Posts Tagged ‘guaranteed issue policies’

Retired With Life Insurance? Avoid Getting Ripped Off With Insurance Provider Schemes

Thursday, October 15th, 2009

If you’re flipping through channels on any given afternoon, you may undoubtedly come across various advertisements geared towards older retirees promoting life insurance policies.  Oftentimes, these ads may include celebrity spokespeople and appealing incentives; however, many experts warn consumers about the potential of getting ripped off when opting for unreliable life insurance packages for older citizens.

Life Insurance Schemes: Looking for the Warning Signs

Accepts Anyone-With No Medical Questions or Exceptions

A life insurance plan that promises to provide coverage without asking any medical questions should usually stand out as a company that needs to be questioned.  Often known as “guaranteed issue policies,” these life insurance packages are advertised to be sent directly to your home once you send in your payment.  While these policies may certainly provide benefits for many individuals, some policy holders commonly confuse these “guaranteed issue” with “quick issue” and / or “simplified issue” policies.  If you find yourself opting for a “guaranteed issue” life insurance plan, then you should be aware that this form of coverage should only be reserved as a last resort.  “Guaranteed Issue” policies offer fewer benefits and come at a much higher price than companies that require a physical exam and / or a brief report of your medical history.

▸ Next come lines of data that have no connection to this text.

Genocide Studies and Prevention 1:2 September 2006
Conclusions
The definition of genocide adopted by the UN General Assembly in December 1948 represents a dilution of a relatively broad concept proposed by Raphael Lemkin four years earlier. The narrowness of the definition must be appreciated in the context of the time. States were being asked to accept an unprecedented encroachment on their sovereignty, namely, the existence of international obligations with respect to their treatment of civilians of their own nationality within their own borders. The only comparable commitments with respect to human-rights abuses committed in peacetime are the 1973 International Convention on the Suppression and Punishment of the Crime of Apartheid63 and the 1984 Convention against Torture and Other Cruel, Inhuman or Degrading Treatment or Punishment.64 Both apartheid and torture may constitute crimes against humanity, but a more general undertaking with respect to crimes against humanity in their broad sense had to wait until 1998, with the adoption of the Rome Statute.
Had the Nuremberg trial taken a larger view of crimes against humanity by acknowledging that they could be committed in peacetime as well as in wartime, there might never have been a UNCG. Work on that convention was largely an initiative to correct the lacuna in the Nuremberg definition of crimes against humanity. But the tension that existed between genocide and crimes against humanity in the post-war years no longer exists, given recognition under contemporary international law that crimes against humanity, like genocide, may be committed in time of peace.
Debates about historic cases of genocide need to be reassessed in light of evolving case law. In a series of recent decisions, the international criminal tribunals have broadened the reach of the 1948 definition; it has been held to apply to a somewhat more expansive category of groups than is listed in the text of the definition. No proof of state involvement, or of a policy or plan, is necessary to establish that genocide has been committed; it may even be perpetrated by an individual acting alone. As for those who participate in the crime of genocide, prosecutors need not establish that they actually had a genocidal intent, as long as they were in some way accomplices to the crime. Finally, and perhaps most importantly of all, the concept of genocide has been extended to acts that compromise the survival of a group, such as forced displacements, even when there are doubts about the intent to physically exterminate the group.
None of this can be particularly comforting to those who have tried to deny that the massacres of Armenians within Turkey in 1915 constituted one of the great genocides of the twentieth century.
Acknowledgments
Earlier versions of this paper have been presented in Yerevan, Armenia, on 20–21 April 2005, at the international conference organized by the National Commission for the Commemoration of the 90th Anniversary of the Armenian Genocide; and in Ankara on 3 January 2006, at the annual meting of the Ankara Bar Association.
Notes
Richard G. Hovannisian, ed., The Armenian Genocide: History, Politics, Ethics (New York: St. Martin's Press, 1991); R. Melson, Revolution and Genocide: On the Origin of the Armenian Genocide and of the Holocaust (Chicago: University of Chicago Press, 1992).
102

Don’t Get Caught by a “Catch”

To gain greater profit without loss, many life insurance companies may include various “catches” in their coverage agreements.  For example, while the life insurance policy may agree to cover all funeral costs, the policy may include the “catch” that costs will only be covered if a funeral occurs prior to the age of, for example, 75.  In this case, if you live beyond 75 years, then you’re insurance investment for your funeral may be a complete loss.

Consider the Long Term Benefits

Some life insurance plans provide policy holders with “graded benefits,” which essentially gives the insurance provider greater power over adjusting the terms and costs of coverage.  With “graded benefits,” insurers are permitted to simply pay refunded premiums for up to 3 years after the purchase date of the policy.  With this power, an insurer can simply offer a 3 year refund instead of the full policy benefits / payments upon the death of the policy holder.